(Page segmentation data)
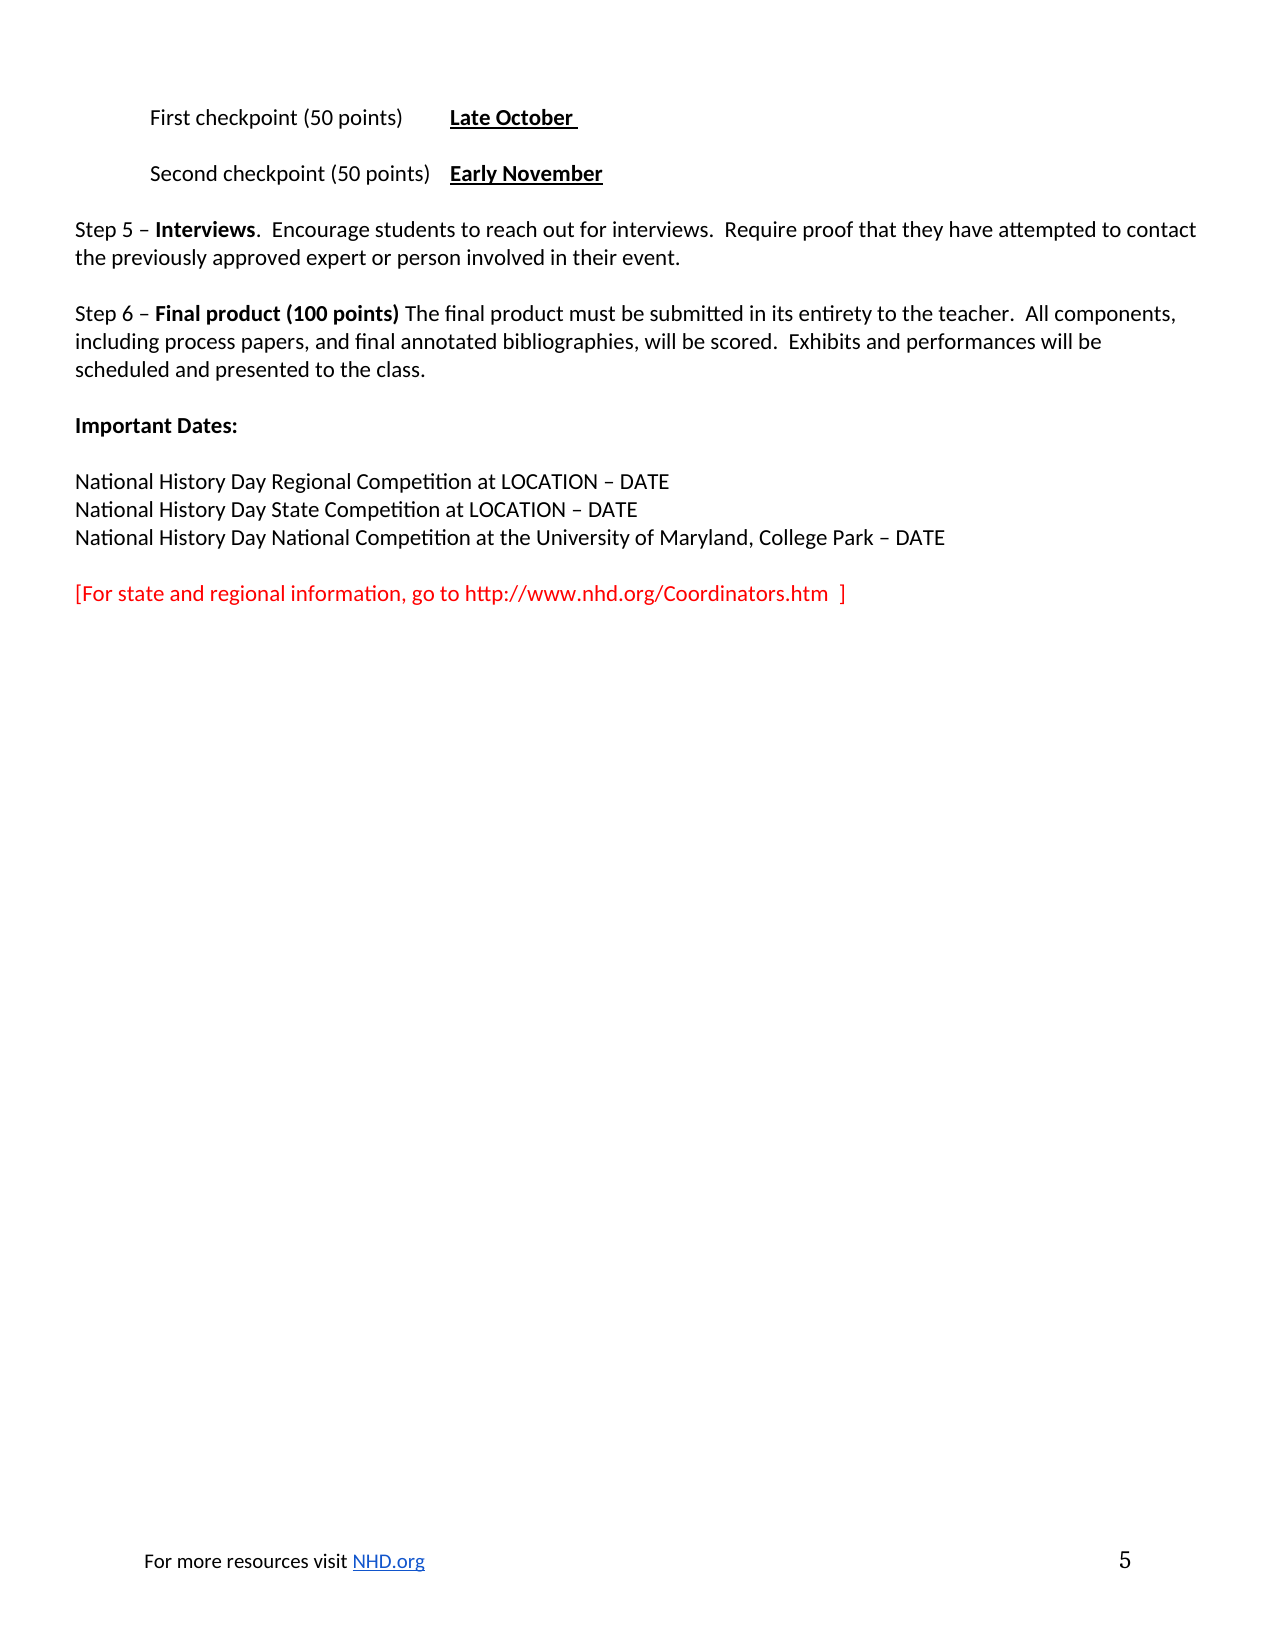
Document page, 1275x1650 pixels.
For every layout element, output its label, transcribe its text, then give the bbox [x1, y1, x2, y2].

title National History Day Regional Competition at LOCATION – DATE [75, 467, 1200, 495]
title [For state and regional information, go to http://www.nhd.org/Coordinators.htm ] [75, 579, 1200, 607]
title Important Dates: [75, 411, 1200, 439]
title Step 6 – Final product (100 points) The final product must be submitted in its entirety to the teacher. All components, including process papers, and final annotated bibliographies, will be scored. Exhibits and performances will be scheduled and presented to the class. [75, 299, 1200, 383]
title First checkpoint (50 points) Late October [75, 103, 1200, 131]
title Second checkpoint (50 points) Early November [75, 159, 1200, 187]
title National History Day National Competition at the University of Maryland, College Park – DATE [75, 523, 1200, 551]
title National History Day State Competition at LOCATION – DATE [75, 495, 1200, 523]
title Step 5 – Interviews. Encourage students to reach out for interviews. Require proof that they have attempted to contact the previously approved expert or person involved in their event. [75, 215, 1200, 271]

Work instruction - Every entry above should come back exactly as written, except for its pictures.

Result of the task -
Document page, 1275x1650 pixels.
For every layout element, output its label, transcribe its text, then give the bbox [x1, y1, x2, y2].

title National History Day Regional Competition at LOCATION – DATE [75, 467, 1200, 495]
title [For state and regional information, go to http://www.nhd.org/Coordinators.htm ] [75, 579, 1200, 607]
title Important Dates: [75, 411, 1200, 439]
title Step 6 – Final product (100 points) The final product must be submitted in its entirety to the teacher. All components, including process papers, and final annotated bibliographies, will be scored. Exhibits and performances will be scheduled and presented to the class. [75, 299, 1200, 383]
title First checkpoint (50 points) Late October [75, 103, 1200, 131]
title Second checkpoint (50 points) Early November [75, 159, 1200, 187]
title National History Day National Competition at the University of Maryland, College Park – DATE [75, 523, 1200, 551]
title National History Day State Competition at LOCATION – DATE [75, 495, 1200, 523]
title Step 5 – Interviews. Encourage students to reach out for interviews. Require proof that they have attempted to contact the previously approved expert or person involved in their event. [75, 215, 1200, 271]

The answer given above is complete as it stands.